Ans : a. uses of centralized data management :

From the above case study it is concluded that centralized data management has following advantages which has made it more useful than the older system :

1. Centralised database management system complements the security system by bringing in authentication through a unified ID management server

2 If data is stored and managed in various locations, as the volume of data increases, time and effort, as well as necessary devices to manage all the data must be increased accordingly. If data is gathered at one location and centrally managed, a large space and time can be saved.

3 Data availability is not efficient.

4 The failure of central database will lead to loss of whole database.

5 Due to the complexity in the design, it requires significant procedures, very experienced DBAs and systems people.

6 It will not support addition of new nodes due to the frequency.

7 It is easier to manage.

b. Data fragmentation

Data fragmentation occurs when a collection of data in memory is broken up into many pieces that are not close together. It is typically the result of attempting to insert a large object into storage that has already suffered external fragmentation.

For example, files in a file system are usually managed in units called blocks or clusters. When a file system is created, there is free space to store file blocks together contiguously. This allows for rapid sequential file reads and writes. However, as files are added, removed, and changed in size, the free space becomes externally fragmented, leaving only small holes in which to place new data. When a new file is written, or when an existing file is extended, the operating system puts the new data in new non-contiguous data blocks to fit into the available holes. The new data blocks are necessarily scattered, slowing access due to seek time and rotational latency of the read/write head, and incurring additional overhead to manage additional locations. This is called file system fragmentation.

Data replication

Active (real-time) storage replication is usually implemented by distributing updates of a block device to several physical hard disks. This way, any file system supported by the operating system can be replicated without modification, as the file system code works on a level above the block device driver layer. It is implemented either in hardware (in a disk array controller) or in software (in a device driver).
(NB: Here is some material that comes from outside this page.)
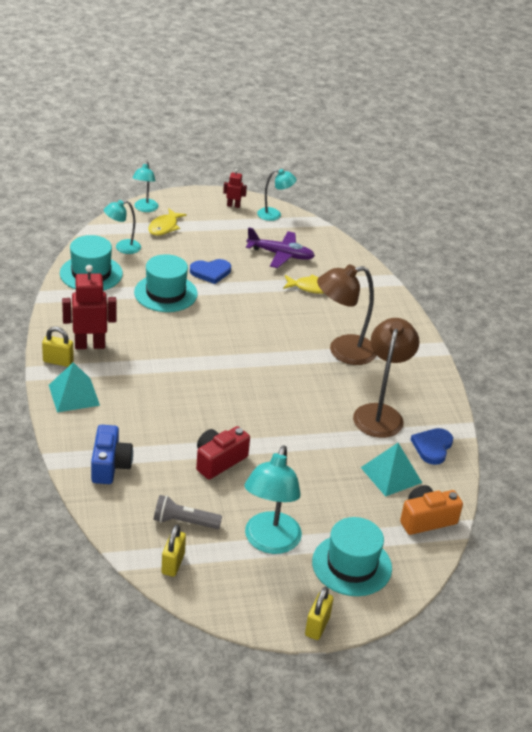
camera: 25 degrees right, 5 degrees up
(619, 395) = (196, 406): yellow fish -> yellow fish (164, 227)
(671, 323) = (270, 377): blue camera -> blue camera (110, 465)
The most basic method is disk mirroring, typical for locally-connected disks. The storage industry narrows the definitions, so mirroring is a local (short-distance) operation. A replication is extendable across a computer network, so the disks can be located in physically distant locations, and the master-slave database replication model is usually applied. The purpose of replication is to prevent damage from failures or disasters that may occur in one location, or in case such events do occur, improve the ability to recover. For replication, latency is the key factor because it determines either how far apart the sites can be or the type of replication that can be employed.

Data allocation Data allocation may be decided by using computer programs applied to a specific domain to automatically and dynamically distribute resources to applicants.

This is especially common in electronic devices dedicated to routing and communication. For example, channel allocation in wireless communication may be decided by a base transceiver station using an appropriate algorithm.

c. yes. It is possible to replicate the centralized database management model of the bank in a manufacturing concern. As the code can be used again and again with some smaller changes or modifications. It is one of the benefits of central data management that a source code can be used again and again known as Software reuse.